Opening at 1,509 per dollar in onshore trading, the won-dollar exchange rate quickly moved beyond the 1,510 threshold. It further declined to an intraday low of 1,513.4 before stabilizing around 1,512.5 by 2 p.m. This breach of the 1,510 level during daytime trading was the first instance since April 6, highlighting renewed volatility.
Previously, the Korean won had shown signs of recovery, stabilizing in recent weeks after a period of volatility triggered by the Iran war. The average monthly won-dollar exchange rate had improved, easing from 1,492.5 in March to 1,485 in April.

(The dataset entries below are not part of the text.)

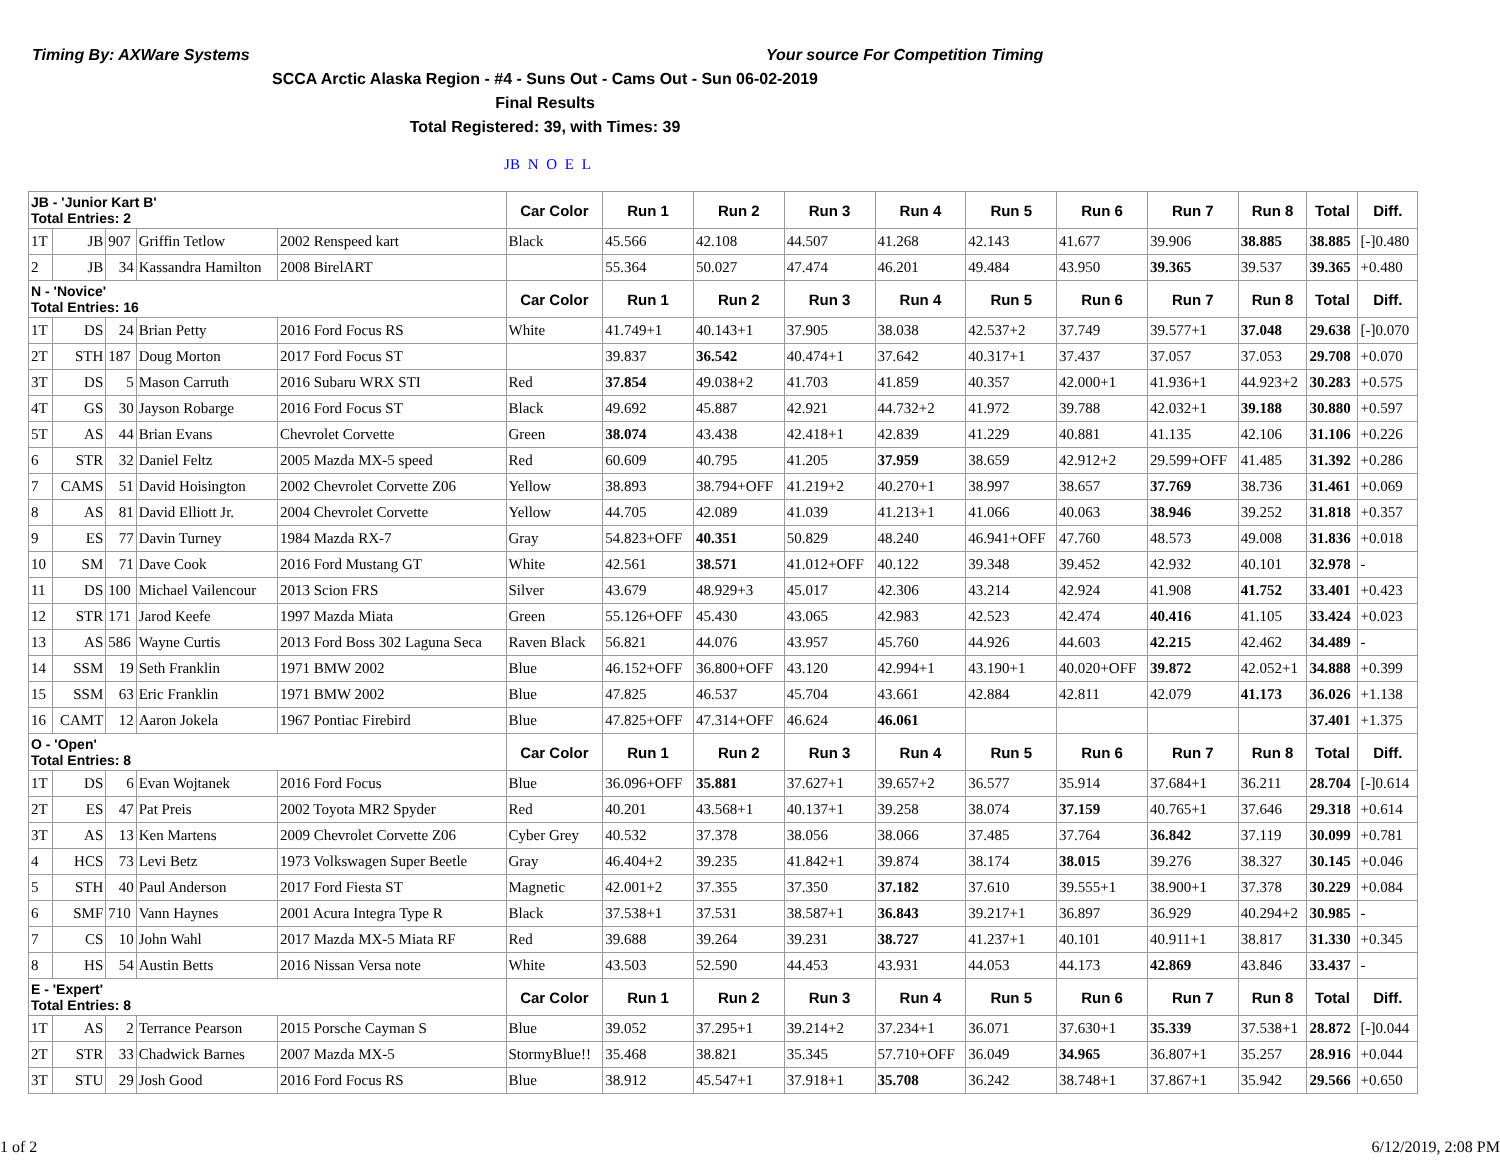Timing By: AXWare Systems Your source For Competition Timing
SCCA Arctic Alaska Region - #4 - Suns Out - Cams Out - Sun 06-02-2019
Final Results
Total Registered: 39, with Times: 39
JB N O E L
| JB - 'Junior Kart B' Total Entries: 2 | | | | | Car Color | Run 1 | Run 2 | Run 3 | Run 4 | Run 5 | Run 6 | Run 7 | Run 8 | Total | Diff. |
| --- | --- | --- | --- | --- | --- | --- | --- | --- | --- | --- | --- | --- | --- | --- | --- |
| 1T | JB | 907 | Griffin Tetlow | 2002 Renspeed kart | Black | 45.566 | 42.108 | 44.507 | 41.268 | 42.143 | 41.677 | 39.906 | 38.885 | 38.885 | [-]0.480 |
| 2 | JB | 34 | Kassandra Hamilton | 2008 BirelART | | 55.364 | 50.027 | 47.474 | 46.201 | 49.484 | 43.950 | 39.365 | 39.537 | 39.365 | +0.480 |
| N - 'Novice' Total Entries: 16 | | | | | Car Color | Run 1 | Run 2 | Run 3 | Run 4 | Run 5 | Run 6 | Run 7 | Run 8 | Total | Diff. |
| 1T | DS | 24 | Brian Petty | 2016 Ford Focus RS | White | 41.749+1 | 40.143+1 | 37.905 | 38.038 | 42.537+2 | 37.749 | 39.577+1 | 37.048 | 29.638 | [-]0.070 |
| 2T | STH | 187 | Doug Morton | 2017 Ford Focus ST | | 39.837 | 36.542 | 40.474+1 | 37.642 | 40.317+1 | 37.437 | 37.057 | 37.053 | 29.708 | +0.070 |
| 3T | DS | 5 | Mason Carruth | 2016 Subaru WRX STI | Red | 37.854 | 49.038+2 | 41.703 | 41.859 | 40.357 | 42.000+1 | 41.936+1 | 44.923+2 | 30.283 | +0.575 |
| 4T | GS | 30 | Jayson Robarge | 2016 Ford Focus ST | Black | 49.692 | 45.887 | 42.921 | 44.732+2 | 41.972 | 39.788 | 42.032+1 | 39.188 | 30.880 | +0.597 |
| 5T | AS | 44 | Brian Evans | Chevrolet Corvette | Green | 38.074 | 43.438 | 42.418+1 | 42.839 | 41.229 | 40.881 | 41.135 | 42.106 | 31.106 | +0.226 |
| 6 | STR | 32 | Daniel Feltz | 2005 Mazda MX-5 speed | Red | 60.609 | 40.795 | 41.205 | 37.959 | 38.659 | 42.912+2 | 29.599+OFF | 41.485 | 31.392 | +0.286 |
| 7 | CAMS | 51 | David Hoisington | 2002 Chevrolet Corvette Z06 | Yellow | 38.893 | 38.794+OFF | 41.219+2 | 40.270+1 | 38.997 | 38.657 | 37.769 | 38.736 | 31.461 | +0.069 |
| 8 | AS | 81 | David Elliott Jr. | 2004 Chevrolet Corvette | Yellow | 44.705 | 42.089 | 41.039 | 41.213+1 | 41.066 | 40.063 | 38.946 | 39.252 | 31.818 | +0.357 |
| 9 | ES | 77 | Davin Turney | 1984 Mazda RX-7 | Gray | 54.823+OFF | 40.351 | 50.829 | 48.240 | 46.941+OFF | 47.760 | 48.573 | 49.008 | 31.836 | +0.018 |
| 10 | SM | 71 | Dave Cook | 2016 Ford Mustang GT | White | 42.561 | 38.571 | 41.012+OFF | 40.122 | 39.348 | 39.452 | 42.932 | 40.101 | 32.978 | - |
| 11 | DS | 100 | Michael Vailencour | 2013 Scion FRS | Silver | 43.679 | 48.929+3 | 45.017 | 42.306 | 43.214 | 42.924 | 41.908 | 41.752 | 33.401 | +0.423 |
| 12 | STR | 171 | Jarod Keefe | 1997 Mazda Miata | Green | 55.126+OFF | 45.430 | 43.065 | 42.983 | 42.523 | 42.474 | 40.416 | 41.105 | 33.424 | +0.023 |
| 13 | AS | 586 | Wayne Curtis | 2013 Ford Boss 302 Laguna Seca | Raven Black | 56.821 | 44.076 | 43.957 | 45.760 | 44.926 | 44.603 | 42.215 | 42.462 | 34.489 | - |
| 14 | SSM | 19 | Seth Franklin | 1971 BMW 2002 | Blue | 46.152+OFF | 36.800+OFF | 43.120 | 42.994+1 | 43.190+1 | 40.020+OFF | 39.872 | 42.052+1 | 34.888 | +0.399 |
| 15 | SSM | 63 | Eric Franklin | 1971 BMW 2002 | Blue | 47.825 | 46.537 | 45.704 | 43.661 | 42.884 | 42.811 | 42.079 | 41.173 | 36.026 | +1.138 |
| 16 | CAMT | 12 | Aaron Jokela | 1967 Pontiac Firebird | Blue | 47.825+OFF | 47.314+OFF | 46.624 | 46.061 | | | | | 37.401 | +1.375 |
| O - 'Open' Total Entries: 8 | | | | | Car Color | Run 1 | Run 2 | Run 3 | Run 4 | Run 5 | Run 6 | Run 7 | Run 8 | Total | Diff. |
| 1T | DS | 6 | Evan Wojtanek | 2016 Ford Focus | Blue | 36.096+OFF | 35.881 | 37.627+1 | 39.657+2 | 36.577 | 35.914 | 37.684+1 | 36.211 | 28.704 | [-]0.614 |
| 2T | ES | 47 | Pat Preis | 2002 Toyota MR2 Spyder | Red | 40.201 | 43.568+1 | 40.137+1 | 39.258 | 38.074 | 37.159 | 40.765+1 | 37.646 | 29.318 | +0.614 |
| 3T | AS | 13 | Ken Martens | 2009 Chevrolet Corvette Z06 | Cyber Grey | 40.532 | 37.378 | 38.056 | 38.066 | 37.485 | 37.764 | 36.842 | 37.119 | 30.099 | +0.781 |
| 4 | HCS | 73 | Levi Betz | 1973 Volkswagen Super Beetle | Gray | 46.404+2 | 39.235 | 41.842+1 | 39.874 | 38.174 | 38.015 | 39.276 | 38.327 | 30.145 | +0.046 |
| 5 | STH | 40 | Paul Anderson | 2017 Ford Fiesta ST | Magnetic | 42.001+2 | 37.355 | 37.350 | 37.182 | 37.610 | 39.555+1 | 38.900+1 | 37.378 | 30.229 | +0.084 |
| 6 | SMF | 710 | Vann Haynes | 2001 Acura Integra Type R | Black | 37.538+1 | 37.531 | 38.587+1 | 36.843 | 39.217+1 | 36.897 | 36.929 | 40.294+2 | 30.985 | - |
| 7 | CS | 10 | John Wahl | 2017 Mazda MX-5 Miata RF | Red | 39.688 | 39.264 | 39.231 | 38.727 | 41.237+1 | 40.101 | 40.911+1 | 38.817 | 31.330 | +0.345 |
| 8 | HS | 54 | Austin Betts | 2016 Nissan Versa note | White | 43.503 | 52.590 | 44.453 | 43.931 | 44.053 | 44.173 | 42.869 | 43.846 | 33.437 | - |
| E - 'Expert' Total Entries: 8 | | | | | Car Color | Run 1 | Run 2 | Run 3 | Run 4 | Run 5 | Run 6 | Run 7 | Run 8 | Total | Diff. |
| 1T | AS | 2 | Terrance Pearson | 2015 Porsche Cayman S | Blue | 39.052 | 37.295+1 | 39.214+2 | 37.234+1 | 36.071 | 37.630+1 | 35.339 | 37.538+1 | 28.872 | [-]0.044 |
| 2T | STR | 33 | Chadwick Barnes | 2007 Mazda MX-5 | StormyBlue!! | 35.468 | 38.821 | 35.345 | 57.710+OFF | 36.049 | 34.965 | 36.807+1 | 35.257 | 28.916 | +0.044 |
| 3T | STU | 29 | Josh Good | 2016 Ford Focus RS | Blue | 38.912 | 45.547+1 | 37.918+1 | 35.708 | 36.242 | 38.748+1 | 37.867+1 | 35.942 | 29.566 | +0.650 |
1 of 2 6/12/2019, 2:08 PM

However, the currency is now facing renewed pressure this month. Persistent geopolitical tensions, escalating US bond yields, and considerable foreign capital outflows from Korean equities are collectively fueling a robust demand for the US dollar.
The latest won selloff was significantly influenced by a sharp increase in long-term US Treasury yields. Overnight, the yield on the 30-year US Treasury bond briefly approached 5.2 percent, reaching its highest level since 2007, prior to the global financial crisis. Similarly, the benchmark 10-year Treasury yield climbed to 4.687 percent, the highest recorded since January.
These higher Treasury yields broadly strengthened the dollar. The dollar index, which measures the greenback’s value against six major currencies, climbed to approximately 99.43 on Wednesday morning, marking its strongest point in about a month.
Adding further downward pressure on the won was the substantial foreign investor selling in Korean equities. As offshore investors divest from local stocks, they convert the proceeds into dollars, intensifying demand for the greenback and weakening the won.
Foreign investors net sold a staggering 35.42 trillion won (approximately $23.5 billion) worth of Kospi shares from May 1 through Tuesday. On Wednesday alone, they offloaded an additional 2.5 trillion won, which contributed to the benchmark Kospi index falling 1.56 percent by 2 p.m.
During trading, the Kospi index briefly dipped below the 7,100 mark, hitting an intraday low of 7,053.84.
Min Kyung-won, an economist at Woori Bank, commented on the situation, stating, “While the selloff in US semiconductor stocks has somewhat eased, rising long-term Treasury yields continue to exert pressure on emerging-market equities.”
He further elaborated, “Heightened global uncertainty is also bolstering demand for the dollar even among reserve currencies. This inevitably means that emerging-market currencies, particularly the Korean won, are confronting intensified pressure.”